======== Фрагмент текста ========

- О потрудившихся во создании и благолепном украшении святаго храма сего, Господу помолимся, - читает священник.
Потрудившиеся в чёрных бушлатах стоят тут же. Это осуждённые. Их руками на территории колонии строгого режима в посёлке Оловянная построен храм святителя Николая Чудотворца, заступника людей, сидящих в темнице.
История его появления столь же удивительна. Настоятель нового храма, протоиерей Виталий (Бушин) рассказывает, как в его жизни произошло серьёзное событие, после которого раздался звонок: мы хотим построить у вас храм.
«Началось вообще с того, что на полигоне Цугол (Военный полигон, расположенный в Забайкальском крае неподалёку от села Цугол Могойтуйского района Агинского Бурятского округа. Во время учений «Восток-2018» его посетил Владимир Путин) служил молодой человек, - вспоминает отец Виталий. - Он своим родственникам и друзьям рассказал, что храмов тут мало, народ в основном неверующий и жизнь сложна. Поэтому появились четверо благотворителей, которые вышли на митрополита Димитрия (Руководитель Забайкальской митрополии), потом на меня. Они стали готовить документы для строительства храма в Оловянной, и я сказал им про готовый фундамент - предложил отщипнуть и построить храм в колонии».

======== Зафиксированные сведения ========

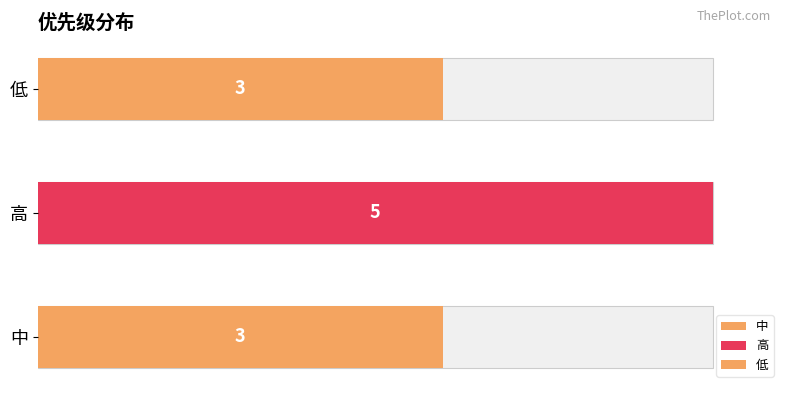

Rank the categories by value from highest to lowest.

高, 中, 低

========

Перепечатайте без изменений часть текста о строительстве храма в колонии, которая начинается со слов «Потрудившиеся в чёрных» и заканчивается словами «у вас храм.». Приведённый материал для работы не понадобится.

= Поле для ответа =
Потрудившиеся в чёрных бушлатах стоят тут же. Это осуждённые. Их руками на территории колонии строгого режима в посёлке Оловянная построен храм святителя Николая Чудотворца, заступника людей, сидящих в темнице.
История его появления столь же удивительна. Настоятель нового храма, протоиерей Виталий (Бушин) рассказывает, как в его жизни произошло серьёзное событие, после которого раздался звонок: мы хотим построить у вас храм.